Еще раз посмотрев на часы, Александр Ильич подумал, что Наташа уже не придет, ждать бесполезно. Пожалуй, самое разумное пойти сейчас к ней и узнать, что случилось. Время еще есть. Но, представив себе розовый зовущий свет Наташиного окна, Александр Ильич вдруг понял, что сегодня он туда не пойдет. Пусть все это будет завтра, еще когда-нибудь, но не сегодня. Лучше уж одному идти в клуб. А пока можно пройтись по парку.

Он свернул на боковую дорожку, где на скамейках не чувствовали тумана и холода влюбленные, а под редкими фонарями ждали опоздавших. Скоро фонари поредели, прямая дорожка парка незаметно перешла в извилистую таежную тропу и запетляла вверх по склону сопки между редких лиственничных пней и ребристых валунов.

Парк кончился. Если перевалить через вершину, начнется тайга - узкий распадок, густо заросший рябиной и елошником, и на дне его холодный быстрый ключ.

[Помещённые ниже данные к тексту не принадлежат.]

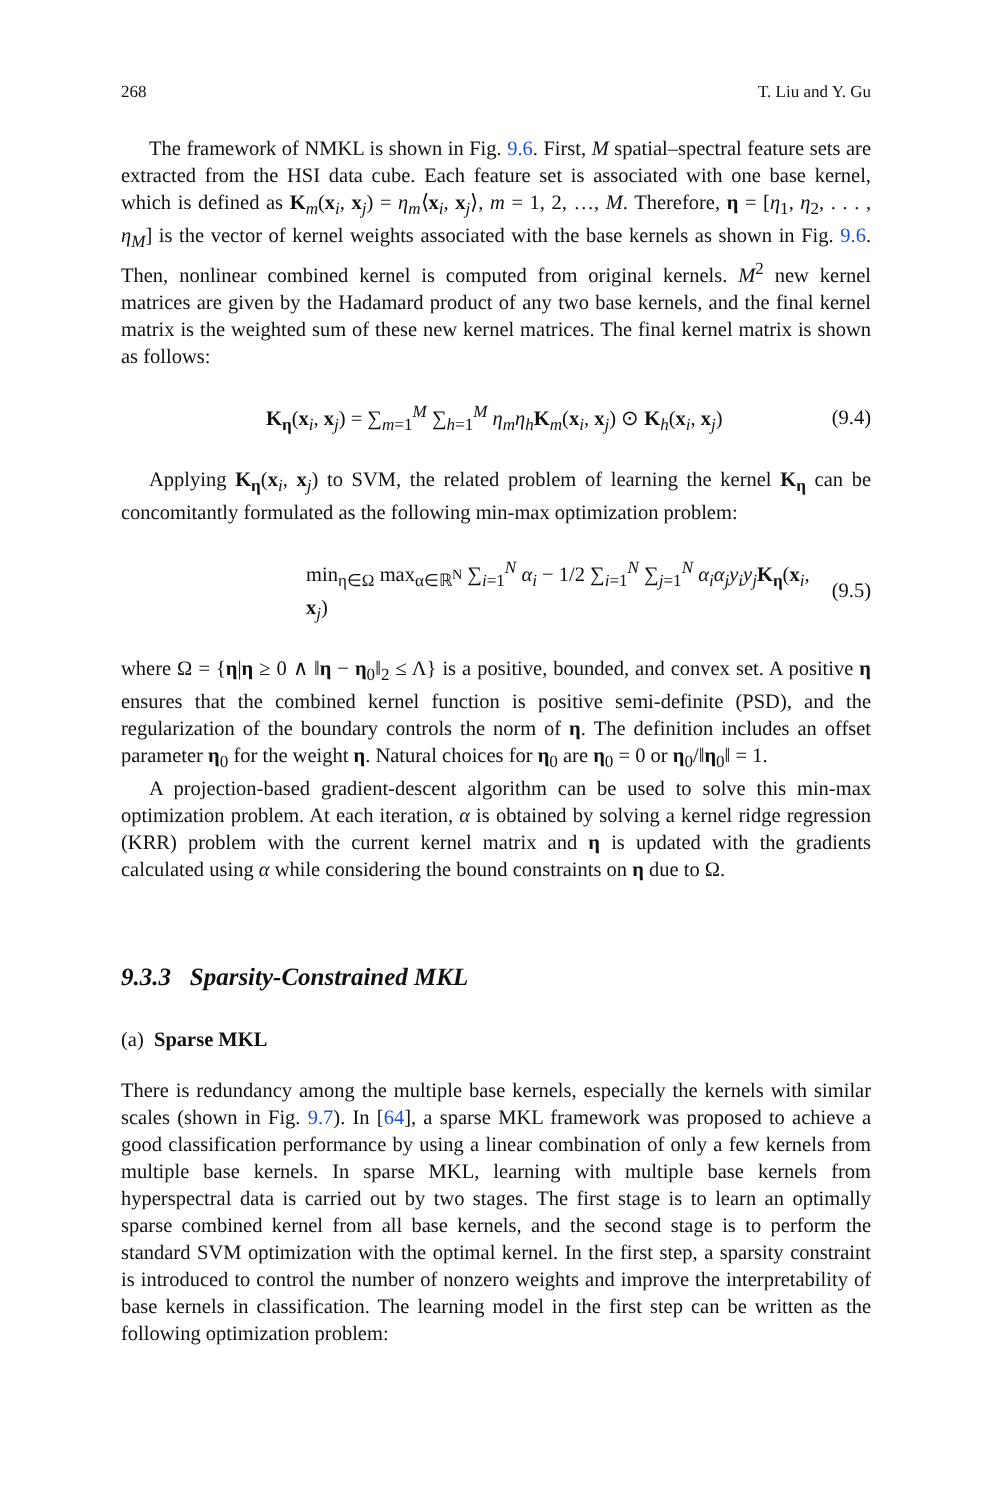268 T. Liu and Y. Gu
The framework of NMKL is shown in Fig. 9.6. First, M spatial–spectral feature sets are extracted from the HSI data cube. Each feature set is associated with one base kernel, which is defined as K<sub>m</sub>(x<sub>i</sub>, x<sub>j</sub>) = η<sub>m</sub>⟨x<sub>i</sub>, x<sub>j</sub>⟩, m = 1, 2, …, M. Therefore, η = [η<sub>1</sub>, η<sub>2</sub>, . . . , η<sub>M</sub>] is the vector of kernel weights associated with the base kernels as shown in Fig. 9.6. Then, nonlinear combined kernel is computed from original kernels. M<sup>2</sup> new kernel matrices are given by the Hadamard product of any two base kernels, and the final kernel matrix is the weighted sum of these new kernel matrices. The final kernel matrix is shown as follows:
K<sub>η</sub>(x<sub>i</sub>, x<sub>j</sub>) = ∑<sub>m=1</sub><sup>M</sup> ∑<sub>h=1</sub><sup>M</sup> η<sub>m</sub>η<sub>h</sub> K<sub>m</sub>(x<sub>i</sub>, x<sub>j</sub>) ⊙ K<sub>h</sub>(x<sub>i</sub>, x<sub>j</sub>) (9.4)
Applying K<sub>η</sub>(x<sub>i</sub>, x<sub>j</sub>) to SVM, the related problem of learning the kernel K<sub>η</sub> can be concomitantly formulated as the following min-max optimization problem:
min<sub>η∈Ω</sub> max<sub>α∈ℝ<sup>N</sup></sub> ∑<sub>i=1</sub><sup>N</sup> α<sub>i</sub> − 1/2 ∑<sub>i=1</sub><sup>N</sup> ∑<sub>j=1</sub><sup>N</sup> α<sub>i</sub>α<sub>j</sub>y<sub>i</sub>y<sub>j</sub> K<sub>η</sub>(x<sub>i</sub>, x<sub>j</sub>) (9.5)
where Ω = {η|η ≥ 0 ∧ ‖η − η<sub>0</sub>‖<sub>2</sub> ≤ Λ} is a positive, bounded, and convex set. A positive η ensures that the combined kernel function is positive semi-definite (PSD), and the regularization of the boundary controls the norm of η. The definition includes an offset parameter η<sub>0</sub> for the weight η. Natural choices for η<sub>0</sub> are η<sub>0</sub> = 0 or η<sub>0</sub>/‖η<sub>0</sub>‖ = 1.
A projection-based gradient-descent algorithm can be used to solve this min-max optimization problem. At each iteration, α is obtained by solving a kernel ridge regression (KRR) problem with the current kernel matrix and η is updated with the gradients calculated using α while considering the bound constraints on η due to Ω.
9.3.3 Sparsity-Constrained MKL
(a) Sparse MKL
There is redundancy among the multiple base kernels, especially the kernels with similar scales (shown in Fig. 9.7). In [64], a sparse MKL framework was proposed to achieve a good classification performance by using a linear combination of only a few kernels from multiple base kernels. In sparse MKL, learning with multiple base kernels from hyperspectral data is carried out by two stages. The first stage is to learn an optimally sparse combined kernel from all base kernels, and the second stage is to perform the standard SVM optimization with the optimal kernel. In the first step, a sparsity constraint is introduced to control the number of nonzero weights and improve the interpretability of base kernels in classification. The learning model in the first step can be written as the following optimization problem: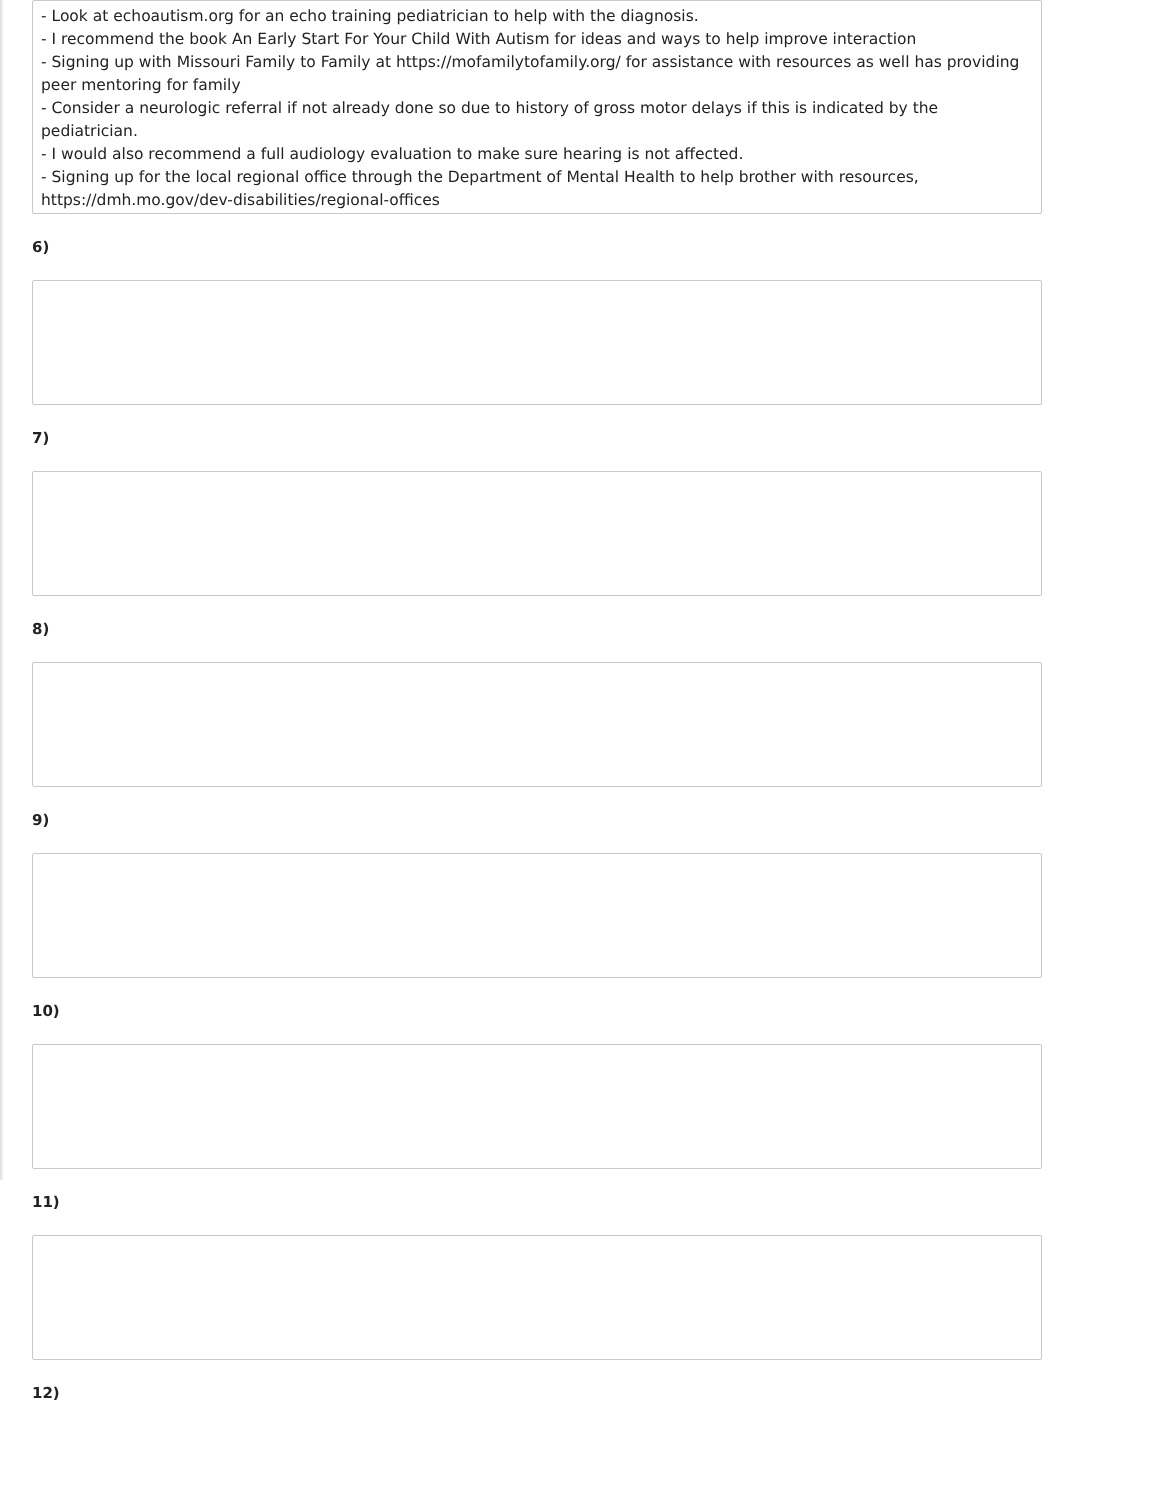- Look at echoautism.org for an echo training pediatrician to help with the diagnosis.
- I recommend the book An Early Start For Your Child With Autism for ideas and ways to help improve interaction
- Signing up with Missouri Family to Family at https://mofamilytofamily.org/ for assistance with resources as well has providing peer mentoring for family
- Consider a neurologic referral if not already done so due to history of gross motor delays if this is indicated by the pediatrician.
- I would also recommend a full audiology evaluation to make sure hearing is not affected.
- Signing up for the local regional office through the Department of Mental Health to help brother with resources, https://dmh.mo.gov/dev-disabilities/regional-offices
6)
7)
8)
9)
10)
11)
12)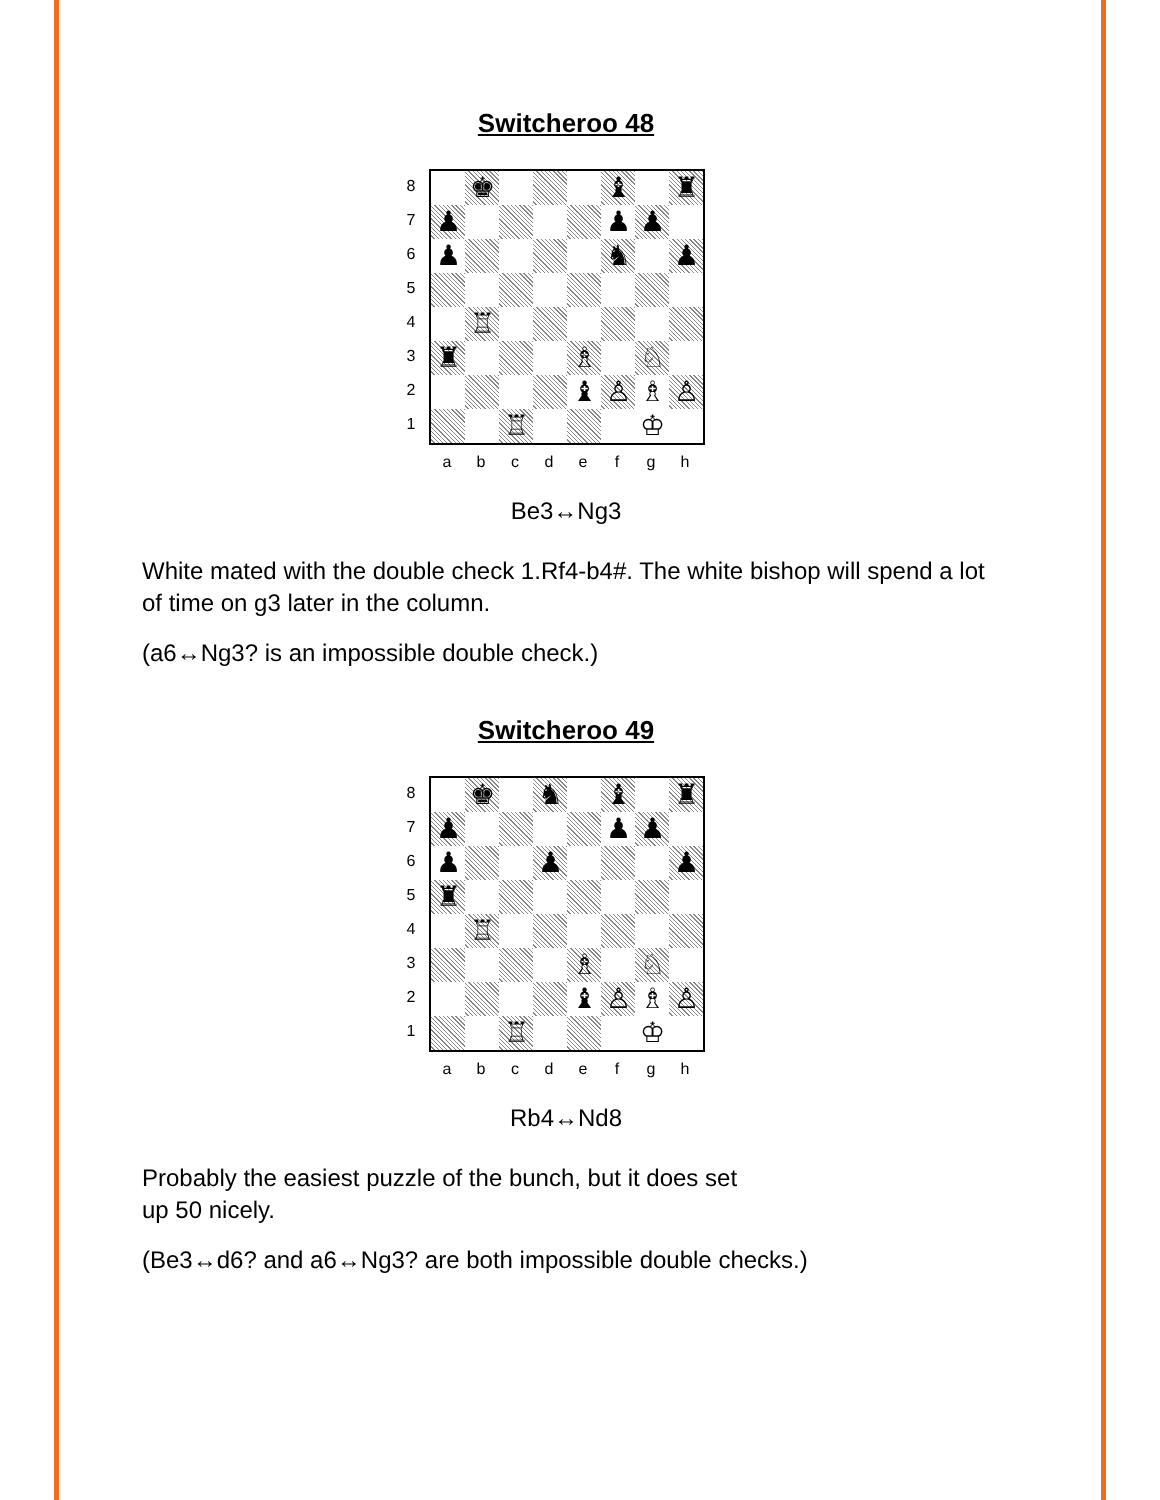Switcheroo 48
87654321
♚
♝
♜
♟
♟
♟
♟
♞
♟
♖
♜
♗
♘
♝
♙
♗
♙
♖
♔
a b c d e f g h
Be3↔Ng3
White mated with the double check 1.Rf4-b4#. The white bishop will spend a lot of time on g3 later in the column.
(a6↔Ng3? is an impossible double check.)
Switcheroo 49
87654321
♚
♞
♝
♜
♟
♟
♟
♟
♟
♟
♜
♖
♗
♘
♝
♙
♗
♙
♖
♔
a b c d e f g h
Rb4↔Nd8
Probably the easiest puzzle of the bunch, but it does set
up 50 nicely.
(Be3↔d6? and a6↔Ng3? are both impossible double checks.)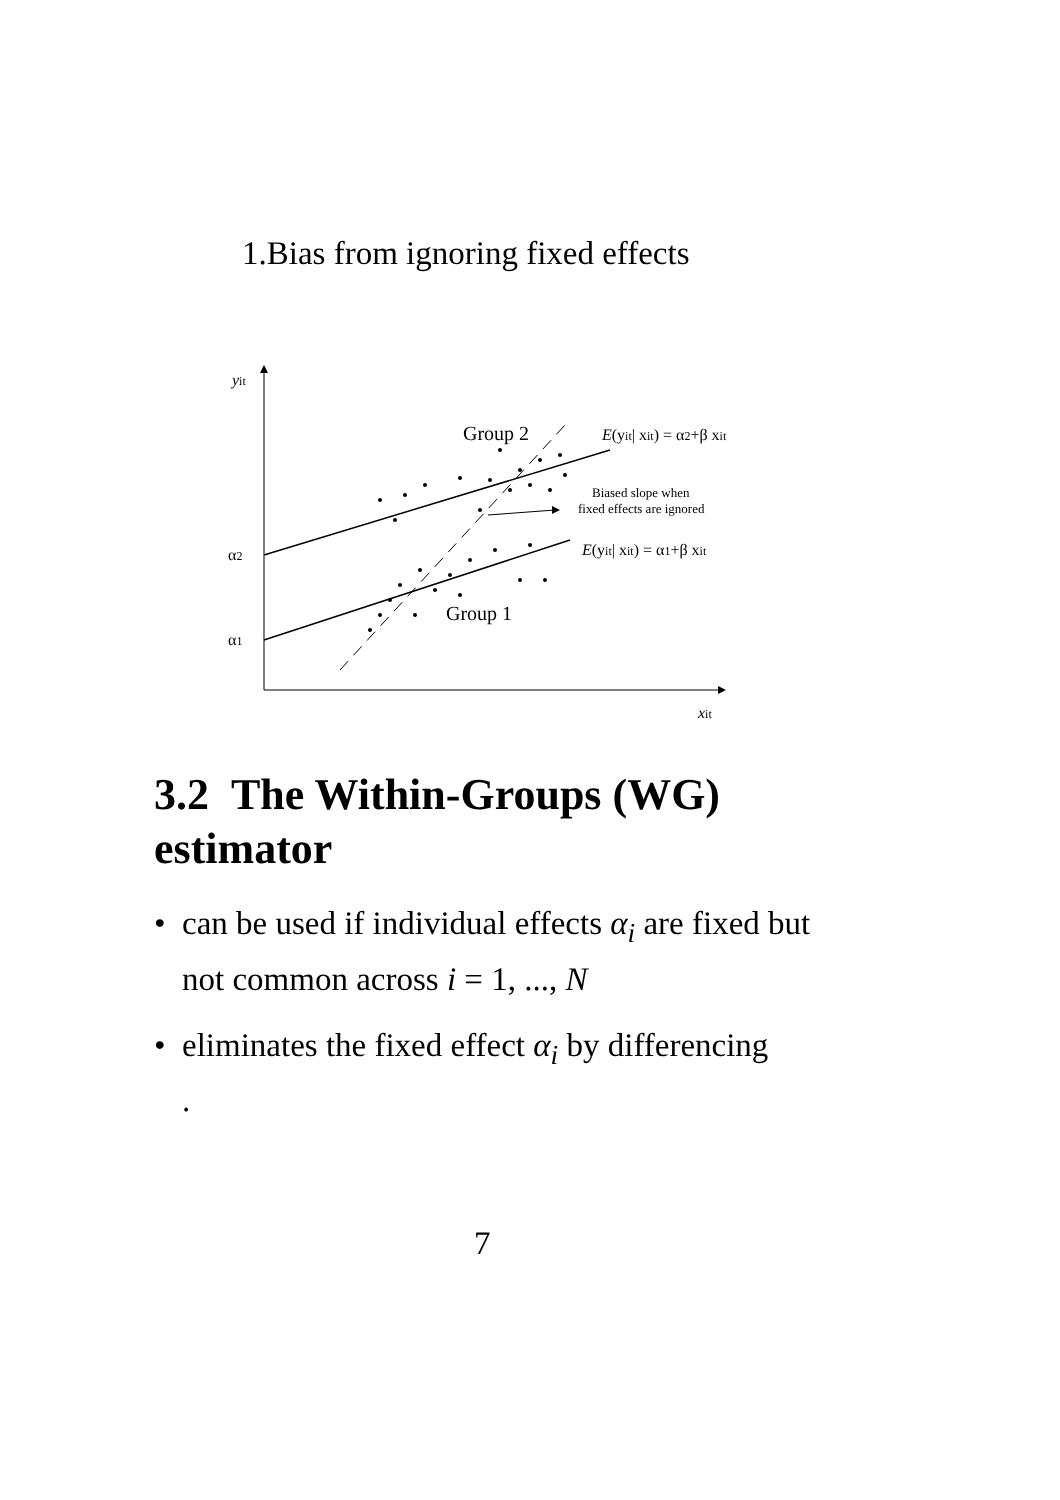1.Bias from ignoring fixed effects
yit
α2
α1
xit
Group 2
Group 1
E(yit| xit) = α2+β xit
E(yit| xit) = α1+β xit
Biased slope when
fixed effects are ignored
3.2 The Within-Groups (WG)
estimator
• can be used if individual effects α<sub>i</sub> are fixed but not common across i = 1, ..., N
• eliminates the fixed effect α<sub>i</sub> by differencing
.
7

Свет города скоро отступил, лег обманным маревом, словно не решаясь подняться по склону. Здесь все принадлежало луне: изломанные серебристые камни с густыми черными тенями; седой от мелких капелек измороси стланик и прозрачные цветы болиголова, которые, казалось, могли хрустнуть в руке, как льдинки. С моря вместе с туманом шел ровный, упругий ветер, далеко шумел накат волн - начинался прибой. Александр Ильич дышал этим ветром, и ему казалось, что каждый вздох освобождает его от чего-то тягостного, ненужного. Вспомнилось: очень давно, как бы в другой жизни, он уже стоял почти на этом же месте и точно так дышал морем и ветром, и на всей земле не оставалось для него недостижимого… Так было тогда, а сейчас, постояв еще немного, он повернул обратно.

В мягко светящемся неоном вестибюле Дома культуры строителей было людно. Современное освещение молодило стены, которые только притворялись белокаменными. Клуб этот, один из первых в городе, многое повидал на своем веку. Александр Ильич давно здесь не бывал и теперь с любопытством смотрел на то, как хлесткий модерн неумело боролся со следами прошлого, которыми полнилось это причудливое деревянное здание. А может быть, борьба эта была ненужной? Старый дом следовало оставить истории, и тогда неоновые лампы не подчеркивали бы убожества выкрашенных под мрамор колонн.